= George Chapman (Dubai) =

George Chapman MBE OBE (1925–29 October 2023) was a key figure in the emergence of the United Arab Emirates city of Dubai as a regional and global logistics hub, a consultant to Sheikh Rashid bin Saeed Al Maktoum, Chairman of Port Rashid and formerly general manager of Gray Mackenzie in Dubai.

== Early life ==
Chapman was born in Falmouth in 1925 and took an active part in the Civil Defence and Home Guard before the outbreak of World War II. Joining the army, Chapman served in the Arakan and Northern Burma with the Devonshire Regiment attached to the Maratha Light Infantry.

Following demobilisation, Chapman joined the Falmouth Ship Agency but in 1950 travelled to Dubai, then a remote port on the coast of the Trucial States, to work for Gray Mackenzie, the licensed shipping agent in Dubai since 1891.

== Dubai career ==
Chapman's home in Dubai was to be on the first floor of the Mackenzie House, then also known as Bayt Al Wakeel (the house of the representative, or agent) - the name the house, originally constructed in 1935, still bears today as a heritage restaurant in the souq area of Dubai.

The ground floor of the house served as Gray Mackenzies' office. In 1951, Chapman placed a treadmill crane, the first in Dubai, to unload larger cargos onto the wharf at Dubai. The crane remains on the creekside today. Under Chapman, Gray Mackenzie was to form part of the Dubai Ports Committee, a key advisory body responsible for shaping John Harris' town plan for Dubai in 1959.

As an advisor to the ruler of Dubai in the 1950s, Chapman would frequently be called to Sheikh Rashid's majlis by Rashid's young son, Mohammed (now ruler of Dubai and Vice President and Prime Minister of the UAE), with the cry of Wakil, Sheikh Rashid wants to see you, please. Come, Wakil.'

In his role as general manager of Gray Mackenzie in Dubai, Chapman drove the company's growth and its subsequent transition to Maritime & Mercantile International (MMI) in 1983. He was responsible for the management of Port Rashid from its inception, initially running the port through Gray Mackenzie subsidiary Dubai Port Services.

Chapman served as chairman of Port Rashid from 1979, a development that was to play a transformational role in growing Dubai's position as a regional hub for trade and shipping.
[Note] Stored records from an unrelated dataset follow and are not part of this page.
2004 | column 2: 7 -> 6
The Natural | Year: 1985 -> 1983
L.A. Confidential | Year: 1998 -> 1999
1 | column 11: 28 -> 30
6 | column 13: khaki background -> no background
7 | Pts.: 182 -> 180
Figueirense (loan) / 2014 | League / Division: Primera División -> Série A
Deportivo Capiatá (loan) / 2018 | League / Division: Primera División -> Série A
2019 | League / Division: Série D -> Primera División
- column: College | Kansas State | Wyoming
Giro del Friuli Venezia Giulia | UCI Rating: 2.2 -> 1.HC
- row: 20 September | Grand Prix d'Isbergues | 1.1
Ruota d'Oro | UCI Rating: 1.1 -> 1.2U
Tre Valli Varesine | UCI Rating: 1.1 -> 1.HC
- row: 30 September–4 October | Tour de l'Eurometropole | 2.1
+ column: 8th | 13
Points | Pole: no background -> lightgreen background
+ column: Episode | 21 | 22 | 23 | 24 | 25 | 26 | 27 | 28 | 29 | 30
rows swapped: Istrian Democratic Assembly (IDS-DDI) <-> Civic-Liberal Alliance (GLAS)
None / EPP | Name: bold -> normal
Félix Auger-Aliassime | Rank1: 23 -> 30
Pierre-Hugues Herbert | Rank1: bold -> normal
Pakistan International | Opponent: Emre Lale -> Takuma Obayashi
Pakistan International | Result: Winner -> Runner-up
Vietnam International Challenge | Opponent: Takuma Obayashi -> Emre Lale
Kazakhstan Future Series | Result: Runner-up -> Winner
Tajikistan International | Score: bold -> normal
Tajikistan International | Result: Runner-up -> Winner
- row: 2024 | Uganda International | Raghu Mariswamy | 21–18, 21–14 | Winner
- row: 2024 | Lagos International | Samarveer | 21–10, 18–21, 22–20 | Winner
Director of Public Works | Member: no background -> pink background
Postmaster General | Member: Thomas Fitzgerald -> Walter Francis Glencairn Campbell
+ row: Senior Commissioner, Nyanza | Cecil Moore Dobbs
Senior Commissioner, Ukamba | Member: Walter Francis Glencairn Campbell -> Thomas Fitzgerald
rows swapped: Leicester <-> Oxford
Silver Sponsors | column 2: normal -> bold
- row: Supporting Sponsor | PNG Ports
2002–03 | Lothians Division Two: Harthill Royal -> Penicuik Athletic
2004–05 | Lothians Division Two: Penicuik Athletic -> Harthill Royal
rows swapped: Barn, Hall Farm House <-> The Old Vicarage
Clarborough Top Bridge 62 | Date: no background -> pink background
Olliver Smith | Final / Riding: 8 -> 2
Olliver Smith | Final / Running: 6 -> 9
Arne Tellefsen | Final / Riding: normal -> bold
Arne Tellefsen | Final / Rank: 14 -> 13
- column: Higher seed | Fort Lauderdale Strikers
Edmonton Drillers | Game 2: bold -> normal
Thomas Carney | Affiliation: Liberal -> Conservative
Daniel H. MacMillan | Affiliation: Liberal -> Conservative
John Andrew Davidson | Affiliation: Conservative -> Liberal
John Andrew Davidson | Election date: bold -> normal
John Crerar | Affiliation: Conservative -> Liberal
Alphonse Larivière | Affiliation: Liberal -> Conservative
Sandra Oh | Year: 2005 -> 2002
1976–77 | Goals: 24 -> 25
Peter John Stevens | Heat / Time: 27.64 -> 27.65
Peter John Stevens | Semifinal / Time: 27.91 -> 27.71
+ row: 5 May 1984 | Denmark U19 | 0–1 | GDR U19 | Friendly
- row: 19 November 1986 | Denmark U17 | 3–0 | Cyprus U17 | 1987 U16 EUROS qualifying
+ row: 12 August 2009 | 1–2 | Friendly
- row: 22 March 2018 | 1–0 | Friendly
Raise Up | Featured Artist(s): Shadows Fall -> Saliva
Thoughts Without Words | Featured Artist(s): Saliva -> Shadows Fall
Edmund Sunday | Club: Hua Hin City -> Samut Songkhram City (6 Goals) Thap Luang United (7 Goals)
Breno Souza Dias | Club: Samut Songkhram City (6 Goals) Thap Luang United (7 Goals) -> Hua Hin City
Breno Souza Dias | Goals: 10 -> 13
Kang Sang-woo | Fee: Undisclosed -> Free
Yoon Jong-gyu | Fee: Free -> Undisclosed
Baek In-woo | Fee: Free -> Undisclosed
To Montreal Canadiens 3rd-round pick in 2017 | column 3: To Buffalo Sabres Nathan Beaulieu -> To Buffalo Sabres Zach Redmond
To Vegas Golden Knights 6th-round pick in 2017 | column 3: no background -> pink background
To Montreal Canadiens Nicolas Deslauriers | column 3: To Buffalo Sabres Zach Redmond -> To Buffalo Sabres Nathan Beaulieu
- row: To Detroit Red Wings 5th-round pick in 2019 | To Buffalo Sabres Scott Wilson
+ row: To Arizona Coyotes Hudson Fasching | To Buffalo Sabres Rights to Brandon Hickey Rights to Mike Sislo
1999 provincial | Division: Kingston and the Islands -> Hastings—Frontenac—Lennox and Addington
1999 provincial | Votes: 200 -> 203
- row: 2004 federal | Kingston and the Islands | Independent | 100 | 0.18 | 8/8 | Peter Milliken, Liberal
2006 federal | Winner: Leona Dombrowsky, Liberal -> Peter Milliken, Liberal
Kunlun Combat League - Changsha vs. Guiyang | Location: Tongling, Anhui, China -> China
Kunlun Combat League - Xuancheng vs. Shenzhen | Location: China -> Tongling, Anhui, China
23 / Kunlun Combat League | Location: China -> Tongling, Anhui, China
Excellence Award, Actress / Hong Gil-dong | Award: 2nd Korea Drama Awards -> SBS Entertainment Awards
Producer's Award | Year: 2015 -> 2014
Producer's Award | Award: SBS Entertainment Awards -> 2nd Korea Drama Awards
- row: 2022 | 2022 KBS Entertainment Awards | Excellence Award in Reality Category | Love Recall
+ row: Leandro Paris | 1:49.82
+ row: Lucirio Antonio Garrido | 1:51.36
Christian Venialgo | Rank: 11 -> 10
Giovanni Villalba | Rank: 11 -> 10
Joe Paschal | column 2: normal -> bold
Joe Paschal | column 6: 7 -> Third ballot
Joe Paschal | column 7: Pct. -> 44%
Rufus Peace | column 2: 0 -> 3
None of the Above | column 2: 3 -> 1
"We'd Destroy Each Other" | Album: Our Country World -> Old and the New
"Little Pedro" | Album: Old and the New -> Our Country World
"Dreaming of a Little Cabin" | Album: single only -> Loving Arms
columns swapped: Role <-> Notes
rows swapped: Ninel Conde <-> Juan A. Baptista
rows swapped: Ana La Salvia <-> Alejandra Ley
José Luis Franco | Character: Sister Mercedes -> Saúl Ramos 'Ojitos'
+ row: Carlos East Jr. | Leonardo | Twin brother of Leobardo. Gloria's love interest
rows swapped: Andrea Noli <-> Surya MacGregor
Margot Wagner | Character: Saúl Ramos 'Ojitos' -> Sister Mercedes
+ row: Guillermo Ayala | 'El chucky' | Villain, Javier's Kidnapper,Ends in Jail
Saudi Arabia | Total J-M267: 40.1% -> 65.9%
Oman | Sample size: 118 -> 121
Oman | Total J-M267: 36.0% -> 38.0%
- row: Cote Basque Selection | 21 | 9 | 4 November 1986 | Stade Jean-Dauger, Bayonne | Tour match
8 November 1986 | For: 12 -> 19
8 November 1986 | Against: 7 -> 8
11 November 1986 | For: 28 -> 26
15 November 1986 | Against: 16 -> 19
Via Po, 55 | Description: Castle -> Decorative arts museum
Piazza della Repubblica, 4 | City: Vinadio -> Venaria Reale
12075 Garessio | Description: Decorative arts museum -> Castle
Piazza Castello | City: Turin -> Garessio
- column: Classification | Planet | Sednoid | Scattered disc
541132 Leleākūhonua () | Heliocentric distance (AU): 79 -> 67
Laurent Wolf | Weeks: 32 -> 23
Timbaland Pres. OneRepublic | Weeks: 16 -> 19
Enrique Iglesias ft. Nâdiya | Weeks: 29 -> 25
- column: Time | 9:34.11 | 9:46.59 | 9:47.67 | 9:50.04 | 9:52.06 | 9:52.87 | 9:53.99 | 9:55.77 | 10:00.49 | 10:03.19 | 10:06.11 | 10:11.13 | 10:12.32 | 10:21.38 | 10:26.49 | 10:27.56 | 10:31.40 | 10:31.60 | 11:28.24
He also served as chairman of Ras Al Khaimah Ports Services in the 70s and a consultant to Sharjah Ports Authority until shortly before his death. He was also a consultant to the Rais Hassan Saadi Group for over two decades.

He was made a Member of the Order of the British Empire (MBE) while in Oman in 1959 and an Officer of the Order of the British Empire (OBE) in Dubai in 1978.

Chapman was a co-founder (with Bill Duff) of the first British school in the United Arab Emirates, Dubai English Speaking School (DESS) in 1963, based in a Nissen hut located in Dubai port and staffed by an RAF Flight Lieutenant, George Loughman. Together with Jack Briggs, Bill Duff and Arthur Jarman, Chapman also co-founded the Dubai International Seafarers Centre (DISC).

== Personal life ==
Chapman's wife Doreen died in 2017. He died 29 October 2023. They were survived by two daughters, Vanessa and Katherine.